▶ _REQUIRED ACTION_
Start at the line holding "eben, die im". Write out that line and each one after it to the end of the data, unchanged.

Transcribed page contents:
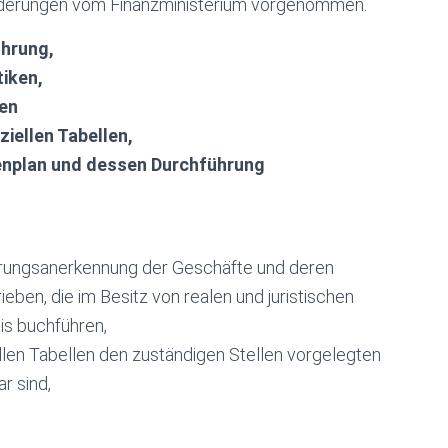
Änderungen vom Finanzministerium vorgenommen.
ührung,
tiken,
len
ziellen Tabellen,
tenplan und dessen Durchführung
hrungsanerkennung der Geschäfte und deren
eben, die im Besitz von realen und juristischen
is buchführen,
ellen Tabellen den zuständigen Stellen vorgelegten
r sind,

▶ _TASK OUTPUT_
eben, die im Besitz von realen und juristischen
is buchführen,
ellen Tabellen den zuständigen Stellen vorgelegten
r sind,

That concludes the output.